As a Senior Analytics Engineer within the Operational Analytics department, you'll play a key role in transforming complex, raw data into reliable and performant data products that power insights across MX. You'll combine deep technical expertise in SQL, data modeling, and cloud-based data warehouses (such as Google BigQuery) with a strong sense of data stewardship, ensuring accuracy, accessibility, and trust in the analytics that drive business and product decisions.

This role is ideal for a data professional who thrives at the intersection of engineering and analytics-someone who can architect and maintain scalable data models, enforce high standards for data quality, and collaborate closely with cross-functional partners to enable data-driven decisions. As a trusted internal expert, you'll lead by example through mentorship, documentation, and process innovation, helping elevate data practices across the organization.

Job Duties

  • Data Stewardship:
    Design, build, and maintain data pipelines and models that transform raw data into reliable, production-ready datasets. Manage and document data definitions, lineage, and transformations using GitLab or similar tools.
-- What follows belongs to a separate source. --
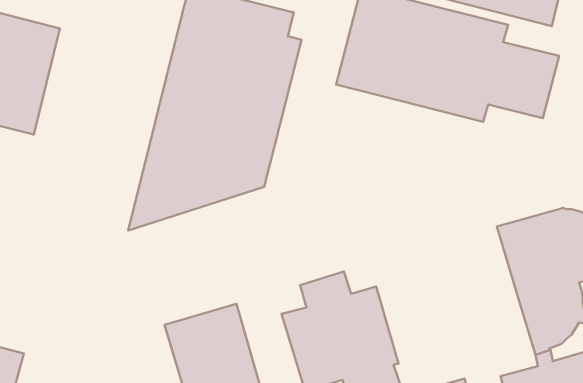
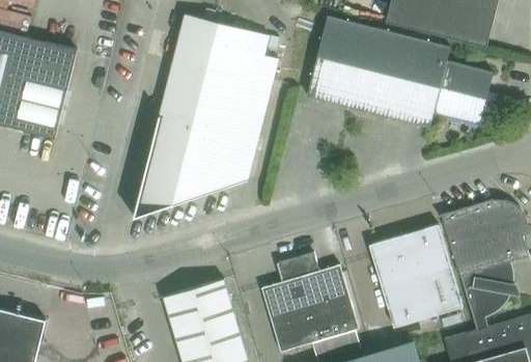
building: none -> [369,223,463,327]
  • Data Quality and Governance:
    Establish and monitor data quality tests to ensure completeness, accuracy, and consistency. Partner with business stakeholders, IT, and data engineering teams to define and enforce governance standards.

  • Data Accessibility and Democratization:
    Develop intuitive, business-friendly data models and assets optimized for analytics. Ensure the right data is available to the right people at the right time, empowering self-service analytics and operational reporting.

  • Feature Store and Data Product Development:
    Curate and maintain high-value datasets and features in the Feature Store to support analytical and machine learning use cases. Track usage metrics and continually optimize for performance and impact.

  • Collaboration and Mentorship:
    Partner cross-functionally with analysts, engineers, and product teams to define data requirements, identify opportunities for process improvements, and align on strategic priorities. Provide mentorship and technical guidance to junior team members.

  • Continuous Improvement:
    Stay current with emerging technologies, tools, and trends in analytics engineering, cloud computing, and data governance. Lead or contribute to initiatives that improve scalability, efficiency, and reliability of MX's data ecosystem.

Requirements

  • Education:
    Bachelor's degree required, preferably in Computer Science, Data Science, Statistics, Mathematics, Engineering, or a related quantitative discipline.

  • Experience:
    Minimum 5 years of experience in analytics engineering, data engineering, or business intelligence roles, with a proven track record of designing and delivering reliable, high-performance data products at scale.

  • Technical Skills:

    • Expert-level SQL proficiency (including advanced window functions, CTEs, subqueries, and query optimization).

    • Strong understanding of dimensional modeling, star/snowflake schemas, and SCD management.

    • Proficiency with cloud data warehouses (Google BigQuery preferred; Snowflake, Redshift, or Databricks acceptable).

    • Familiarity with programming languages such as Python for workflow automation and data quality checks.

    • Experience with modern data versioning and collaboration tools (Git, CI/CD pipelines).

    • Understanding of data governance, lineage, and cataloging tools (e.g., dbt, Dataform, or equivalent).

  • Professional Skills:

    • Proven ability to collaborate cross-functionally and communicate complex data concepts to non-technical audiences.

    • Strong analytical and problem-solving skills, with keen attention to detail and system-level thinking.

    • Demonstrated adaptability and perseverance in fast-paced, evolving environments.

    • Commitment to quality, transparency, and building trust through reliable data products.

    • Track record of mentoring peers and contributing to the growth of data capabilities within an organization.